Dhulikhel officials say the logistical difficulties of vegetable growing have been identified and are being addressed.
While conclusive data on the programme’s overall success is still being collated, anecdotal evidence suggests that health goals are being reached.
A 2015 study on attitudes to cervical cancer screening in rural Nepal, published by the American Association for Cancer Education, and based on 122 women, showed that the proportion willing to undergo a screening shot up from 15.6 per cent to 100 per cent after a community education class.
Gita Giri, a midwife at the Solambu centre, who conducts 22 monthly health classes, said she had noticed a marked shift in awareness and women seeking treatment.
“Previously women were hesitant to take home pamphlets on sexual health, fearing the reaction of their husbands and in-laws, but they are
now much more open,” she said.
According to Dr Karmacharya and local leaders, women’s financial independence and new support networks have also substantially reduced domestic violence.
“There are women who say they are more confident, that their husbands no longer beat them.
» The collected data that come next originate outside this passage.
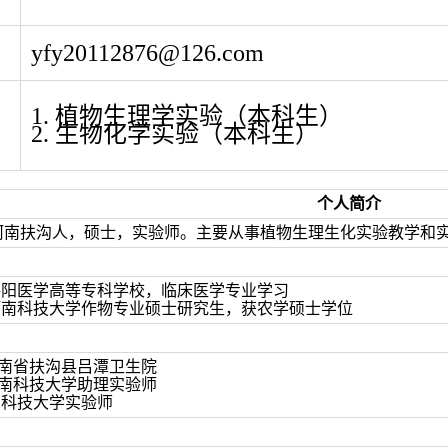
yfy20112876@126.com
1. 植物生理学实验（本科生）
2. 生物化学实验（本科生）
个人简介
河南扶沟人，硕士，实验师。主要从事植物生理生化实验教学和
4.07. 洛阳医学高等专科学校，临床医学专业学习
2.07. 河南科技大学作物专业硕士研究生，获农学硕士学位
南省扶沟县吕潭卫生院
南科技大学助理实验师
科技大学实验师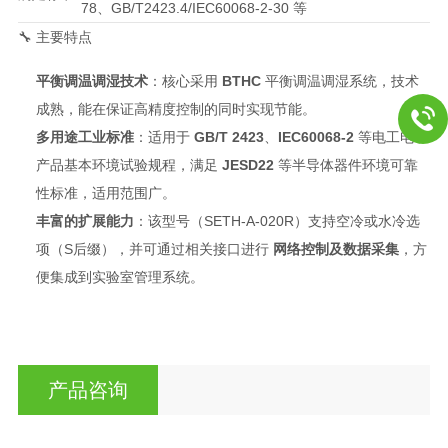
78、GB/T2423.4/IEC60068-2-30 等
🔧 主要特点
平衡调温调湿技术
：核心采用
BTHC
平衡调温调湿系统，技术
成熟，能在保证高精度控制的同时实现节能
。
多用途工业标准
：适用于
GB/T 2423
、
IEC60068-2
等电工电子
产品基本环境试验规程，满足
JESD22
等半导体器件环境可靠
性标准，适用范围广
。
丰富的扩展能力
：该型号（SETH-A-020R）支持空冷或水冷选
项（S后缀），并可通过相关接口进行
网络控制及数据采集
，方
便集成到实验室管理系统
。
产品咨询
It changes the power dynamics,” he said.
While healthcare debates often centred on new technology, the design of new delivery systems and approaches was less “glamorous” but fostered real change, argued an impassioned Dr Karmacharya.
His project has found support from NepaliMed and Microcredit for Mothers in the Netherlands, the Soroptimist Club in Austria and NepaliMed and Civil Society in Development in Denmark.
“My firm belief is that the solutions to the problems are best found in the places where the problems lie. The Harvards and Oxfords of global health shouldn’t be in Massachusetts or Cambridge, they should be in places like this,” he said.
“I cannot change the world but if I can create a good model of success, then people will learn from that.”